When Does MPLS Still Make Sense?
Despite SD-WAN's advantages, there are scenarios where MPLS remains the right choice:
- Ultra-low-latency applications — real-time trading platforms, certain industrial control systems, and applications that require sub-10ms latency with zero tolerance for jitter
- Regulatory requirements — some industries have compliance frameworks that specifically mandate private circuits
- Legacy application dependencies — applications that cannot tolerate any packet loss or reordering
For most Australian businesses, however, these scenarios are the exception rather than the rule. The majority of enterprise workloads — including voice, video, cloud applications, and data replication — perform well on a properly configured SD-WAN deployment.
Can You Run SD-WAN and MPLS Together?
Yes, and this is a common transition strategy. Many businesses use MPLS as one of the underlay transports within their SD-WAN fabric. This approach preserves the MPLS investment while gaining the benefits of SD-WAN orchestration, failover, and cloud optimisation.
At PCONNECT, we regularly deploy hybrid architectures where critical sites retain an MPLS circuit alongside broadband and 4G links — all managed through the FortiGate SD-WAN overlay. As confidence grows, businesses typically phase out MPLS circuits at renewal, replacing them with diverse broadband connections and reallocating the budget to higher-bandwidth services.
Frequently Asked Questions
Can SD-WAN match MPLS quality of service for voice and video?
Yes, in most deployments. Modern SD-WAN platforms use application-aware QoS policies that prioritise voice and video traffic across all available links. Fortinet FortiGate SD-WAN, for example, continuously monitors latency, jitter, and packet loss on every link and steers real-time traffic to the best-performing path. For the vast majority of Australian business sites, this delivers call quality that meets or exceeds MPLS.
How much can we save by switching from MPLS to SD-WAN?
Most businesses see a 40-60% reduction in WAN costs when migrating from MPLS to managed SD-WAN. The exact saving depends on the number of sites, current MPLS pricing, and bandwidth requirements. A business with 20 metropolitan sites on 50 Mbps MPLS circuits can typically expect annual savings of $200,000-$400,000 while also gaining more bandwidth and better redundancy.
Is SD-WAN reliable enough to replace MPLS entirely?
For most business workloads, yes. SD-WAN achieves reliability through diversity — multiple links from multiple carriers provide redundancy that a single MPLS circuit cannot match. PCONNECT's managed SD-WAN deployments across Aussie Broadband, AAPT/VOCUS, and Telstra underlay services consistently deliver 99.99% uptime across the overlay network.
What happens during the migration from MPLS to SD-WAN?

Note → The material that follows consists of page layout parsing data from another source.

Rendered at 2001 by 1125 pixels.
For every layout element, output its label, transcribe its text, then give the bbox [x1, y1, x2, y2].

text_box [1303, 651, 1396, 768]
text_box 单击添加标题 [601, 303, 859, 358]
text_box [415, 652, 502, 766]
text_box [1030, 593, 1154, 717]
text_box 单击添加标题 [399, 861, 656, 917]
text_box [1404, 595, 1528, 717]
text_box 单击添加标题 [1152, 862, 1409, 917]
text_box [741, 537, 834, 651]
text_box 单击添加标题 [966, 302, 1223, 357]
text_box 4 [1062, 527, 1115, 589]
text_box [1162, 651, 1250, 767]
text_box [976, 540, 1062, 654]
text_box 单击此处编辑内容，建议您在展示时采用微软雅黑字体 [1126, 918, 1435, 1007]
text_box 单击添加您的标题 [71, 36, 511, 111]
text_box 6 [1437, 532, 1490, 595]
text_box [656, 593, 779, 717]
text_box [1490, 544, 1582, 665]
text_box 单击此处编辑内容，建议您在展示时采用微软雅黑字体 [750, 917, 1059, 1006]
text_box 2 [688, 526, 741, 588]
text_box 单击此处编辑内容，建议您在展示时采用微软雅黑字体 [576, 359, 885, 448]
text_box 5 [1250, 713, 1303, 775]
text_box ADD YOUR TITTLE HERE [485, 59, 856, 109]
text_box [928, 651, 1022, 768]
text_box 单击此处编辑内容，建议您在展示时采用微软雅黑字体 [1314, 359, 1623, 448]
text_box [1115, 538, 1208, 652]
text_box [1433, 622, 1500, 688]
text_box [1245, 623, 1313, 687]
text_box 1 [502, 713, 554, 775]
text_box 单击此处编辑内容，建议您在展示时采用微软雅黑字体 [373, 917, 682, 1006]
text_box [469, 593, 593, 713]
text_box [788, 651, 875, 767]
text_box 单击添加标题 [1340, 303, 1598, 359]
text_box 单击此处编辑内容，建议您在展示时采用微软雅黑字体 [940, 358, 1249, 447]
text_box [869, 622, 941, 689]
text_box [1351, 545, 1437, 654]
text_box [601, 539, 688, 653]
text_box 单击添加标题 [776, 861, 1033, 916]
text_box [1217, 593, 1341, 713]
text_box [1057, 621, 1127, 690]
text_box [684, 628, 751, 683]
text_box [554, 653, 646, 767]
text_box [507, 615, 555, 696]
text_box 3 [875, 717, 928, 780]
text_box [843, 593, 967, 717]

A well-planned migration involves no downtime. The SD-WAN overlay is deployed alongside existing MPLS circuits, traffic is gradually migrated, and MPLS circuits are decommissioned only after the SD-WAN fabric is proven stable. Most migrations take 4-8 weeks for 10-30 sites.
Do we need to change our internet provider to use SD-WAN?
Not necessarily. SD-WAN works across any IP transport, so your existing broadband or Ethernet services can be incorporated into the SD-WAN fabric. However, for optimal redundancy, we recommend using at least two diverse carriers per site — which may involve adding a second connection rather than replacing what you have.